The animation was produced by Vasily Titov, who is the lead scientist for tsunami research for PMEL, which is part of the National Oceanic and Atmospheric Administration.
"Nature has a tendency to surprise us at the wrong time in the wrong place,” says Titov, who feels for the victims in a country he has visited multiple times while performing previous tsunami research.
He says his computer model was greatly aided by video taken from the cockpit of an airliner which took off as the earthquake started. The plane is flying over the bay, and the video shows water lifting up in places along the shoreline like a hump or a hill.
Inside the raised water, you can see white water churning, suggesting the shaking triggered underwater landslides, known to have caused tsunamis in the past. It’s the first time he believes the birth of a tsunami has ever been caught on camera.
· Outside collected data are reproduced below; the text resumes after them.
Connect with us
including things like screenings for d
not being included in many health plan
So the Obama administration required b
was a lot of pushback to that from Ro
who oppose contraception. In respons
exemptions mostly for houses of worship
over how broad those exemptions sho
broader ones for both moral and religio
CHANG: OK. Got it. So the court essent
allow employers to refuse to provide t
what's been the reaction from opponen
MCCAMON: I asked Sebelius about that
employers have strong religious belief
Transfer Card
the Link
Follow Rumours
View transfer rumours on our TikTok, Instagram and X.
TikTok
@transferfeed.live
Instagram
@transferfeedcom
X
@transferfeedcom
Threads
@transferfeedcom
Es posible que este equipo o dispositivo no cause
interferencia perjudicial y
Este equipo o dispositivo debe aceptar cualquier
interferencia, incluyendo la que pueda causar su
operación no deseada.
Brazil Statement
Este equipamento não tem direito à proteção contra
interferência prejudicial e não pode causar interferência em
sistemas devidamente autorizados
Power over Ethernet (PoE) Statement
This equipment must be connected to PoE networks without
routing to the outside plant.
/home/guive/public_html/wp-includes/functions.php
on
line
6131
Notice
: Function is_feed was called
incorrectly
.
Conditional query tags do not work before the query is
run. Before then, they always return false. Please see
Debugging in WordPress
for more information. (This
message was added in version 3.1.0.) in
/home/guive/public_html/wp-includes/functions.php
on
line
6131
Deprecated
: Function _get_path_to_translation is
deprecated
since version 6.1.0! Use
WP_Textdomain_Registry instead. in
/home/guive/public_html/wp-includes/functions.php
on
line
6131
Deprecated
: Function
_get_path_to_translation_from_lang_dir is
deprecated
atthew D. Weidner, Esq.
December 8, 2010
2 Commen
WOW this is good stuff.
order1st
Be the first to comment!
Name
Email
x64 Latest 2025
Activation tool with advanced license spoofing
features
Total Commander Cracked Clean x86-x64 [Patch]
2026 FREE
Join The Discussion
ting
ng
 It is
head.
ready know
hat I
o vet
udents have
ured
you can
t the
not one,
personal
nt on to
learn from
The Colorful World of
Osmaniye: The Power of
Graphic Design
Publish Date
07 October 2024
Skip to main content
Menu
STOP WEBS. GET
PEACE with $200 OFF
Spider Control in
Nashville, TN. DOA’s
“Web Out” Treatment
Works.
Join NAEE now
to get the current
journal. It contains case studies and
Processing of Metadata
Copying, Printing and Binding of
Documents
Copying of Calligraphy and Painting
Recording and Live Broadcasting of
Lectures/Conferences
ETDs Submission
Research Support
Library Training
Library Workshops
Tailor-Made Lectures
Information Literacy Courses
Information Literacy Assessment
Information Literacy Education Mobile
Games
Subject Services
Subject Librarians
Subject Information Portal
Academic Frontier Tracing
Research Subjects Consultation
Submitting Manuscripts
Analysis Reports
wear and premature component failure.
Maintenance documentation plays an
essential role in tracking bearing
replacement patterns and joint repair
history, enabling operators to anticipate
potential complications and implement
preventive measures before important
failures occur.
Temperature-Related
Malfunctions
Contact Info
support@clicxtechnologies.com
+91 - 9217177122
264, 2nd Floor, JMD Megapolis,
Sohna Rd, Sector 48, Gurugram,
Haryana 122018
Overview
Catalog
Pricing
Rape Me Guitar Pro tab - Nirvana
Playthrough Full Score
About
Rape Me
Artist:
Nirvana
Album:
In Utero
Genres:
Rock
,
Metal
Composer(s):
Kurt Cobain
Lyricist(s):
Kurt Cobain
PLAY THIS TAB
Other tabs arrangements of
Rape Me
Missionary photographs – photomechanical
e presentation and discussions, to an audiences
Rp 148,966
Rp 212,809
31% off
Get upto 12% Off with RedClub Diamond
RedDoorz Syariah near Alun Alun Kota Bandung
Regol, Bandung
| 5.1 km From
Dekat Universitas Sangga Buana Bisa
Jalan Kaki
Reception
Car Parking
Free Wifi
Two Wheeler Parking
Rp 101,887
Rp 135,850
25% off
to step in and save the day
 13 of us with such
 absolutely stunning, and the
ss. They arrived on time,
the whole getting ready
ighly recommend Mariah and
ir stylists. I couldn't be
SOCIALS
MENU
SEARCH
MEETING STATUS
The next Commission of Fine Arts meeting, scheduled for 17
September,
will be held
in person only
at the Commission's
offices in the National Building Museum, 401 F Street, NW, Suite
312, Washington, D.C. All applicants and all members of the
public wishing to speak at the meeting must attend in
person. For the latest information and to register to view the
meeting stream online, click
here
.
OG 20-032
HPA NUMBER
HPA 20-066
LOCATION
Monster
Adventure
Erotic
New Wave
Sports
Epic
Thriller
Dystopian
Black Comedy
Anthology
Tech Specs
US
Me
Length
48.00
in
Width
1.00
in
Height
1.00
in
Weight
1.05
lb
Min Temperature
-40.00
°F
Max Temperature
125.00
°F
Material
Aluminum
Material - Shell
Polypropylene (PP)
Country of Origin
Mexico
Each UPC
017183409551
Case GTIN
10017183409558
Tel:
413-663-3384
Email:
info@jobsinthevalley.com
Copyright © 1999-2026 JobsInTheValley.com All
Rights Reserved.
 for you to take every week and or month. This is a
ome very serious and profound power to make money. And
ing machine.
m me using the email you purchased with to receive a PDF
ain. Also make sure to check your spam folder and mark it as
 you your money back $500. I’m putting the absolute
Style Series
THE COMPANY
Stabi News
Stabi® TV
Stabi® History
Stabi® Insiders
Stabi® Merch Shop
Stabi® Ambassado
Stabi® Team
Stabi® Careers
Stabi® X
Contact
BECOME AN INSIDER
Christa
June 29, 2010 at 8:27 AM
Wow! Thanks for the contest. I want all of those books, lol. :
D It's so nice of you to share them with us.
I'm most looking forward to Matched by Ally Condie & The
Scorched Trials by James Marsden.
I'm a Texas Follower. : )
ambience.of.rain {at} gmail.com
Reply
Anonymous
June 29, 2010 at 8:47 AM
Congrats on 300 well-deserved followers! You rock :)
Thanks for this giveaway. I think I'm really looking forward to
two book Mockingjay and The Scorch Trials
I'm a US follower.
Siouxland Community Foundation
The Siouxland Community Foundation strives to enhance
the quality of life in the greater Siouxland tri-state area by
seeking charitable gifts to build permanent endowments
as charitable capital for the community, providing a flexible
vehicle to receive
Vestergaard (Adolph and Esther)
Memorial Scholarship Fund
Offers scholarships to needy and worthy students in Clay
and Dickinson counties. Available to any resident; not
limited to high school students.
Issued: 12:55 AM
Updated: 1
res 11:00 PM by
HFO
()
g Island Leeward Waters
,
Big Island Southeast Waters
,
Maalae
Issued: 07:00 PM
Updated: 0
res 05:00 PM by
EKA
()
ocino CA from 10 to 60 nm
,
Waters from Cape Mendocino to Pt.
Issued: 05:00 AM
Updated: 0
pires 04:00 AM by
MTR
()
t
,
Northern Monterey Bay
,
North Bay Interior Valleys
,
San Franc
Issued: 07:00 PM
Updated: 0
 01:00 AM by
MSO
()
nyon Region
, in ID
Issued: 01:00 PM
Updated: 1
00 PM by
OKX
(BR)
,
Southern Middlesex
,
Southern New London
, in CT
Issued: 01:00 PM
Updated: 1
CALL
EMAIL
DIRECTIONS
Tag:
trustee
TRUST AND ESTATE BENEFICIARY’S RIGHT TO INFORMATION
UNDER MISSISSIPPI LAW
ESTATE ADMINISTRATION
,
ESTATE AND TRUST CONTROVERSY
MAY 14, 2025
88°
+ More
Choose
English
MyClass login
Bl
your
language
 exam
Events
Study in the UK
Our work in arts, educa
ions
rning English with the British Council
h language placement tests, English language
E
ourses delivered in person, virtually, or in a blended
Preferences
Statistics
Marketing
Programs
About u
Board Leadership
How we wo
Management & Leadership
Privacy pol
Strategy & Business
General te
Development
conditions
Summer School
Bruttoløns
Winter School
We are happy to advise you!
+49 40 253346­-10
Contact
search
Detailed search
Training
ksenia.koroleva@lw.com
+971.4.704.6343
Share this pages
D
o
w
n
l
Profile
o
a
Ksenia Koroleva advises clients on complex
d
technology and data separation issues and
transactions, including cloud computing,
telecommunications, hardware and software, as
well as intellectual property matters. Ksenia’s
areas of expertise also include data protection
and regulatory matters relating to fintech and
What has the attention of Titov and other tsunami experts, is the tsunami is associated with a type of earthquake that doesn’t usually trigger large waves. Classic coastal tsunamis killed 15,000 in northeastern Japan in 2011, and the worst in recent history killed 250,000 people in 2004 around the Indian Ocean, including Indonesia.
These classic coastal tsunamis are caused by faults where one side of the fault is offset vertically from the other. Typically one side is lifted up or dips down, shifting the bottom of the ocean and driving energy into the water above. In the Palu earthquake, evidence is that the fault didn’t do that, but slipped side-to-side, which usually doesn’t trigger a tsunami. So what happened?
“How exactly it was generated, we still don’t know,” says Titov. “This is one piece of the puzzle we’re looking at right now.”
He expects a team of tsunami experts from around the world will be visiting the area in the weeks ahead to find more quantifiable evidence, including wave heights, how far the waves reached inland, and underwater evidence of landslides.
The analogy is that of a bathtub or water contained in a bucket or any contained space. Simply moving the bathtub or bucket results in water sloshing up the sides. Add to that the complexity of the shoreline which can concentrate water, causing it to resonate may have been one of the key contributors to the tsunami. The horizontal shifting may have played a large role in how the tsunami played out.
But here’s the thing, for Titov, there is a troubling comparison to Puget Sound, or even large bodies of fresh water such as Lake Washington or Lake Sammamish.
“Our setting right here is very similar to what we see in Palu, in terms of the geometry and geography of the bay,” Titov says. “We are working quite intensively on tsunami hazards, on estimating tsunami hazards on Puget Sound. This puts the problem on the front line.”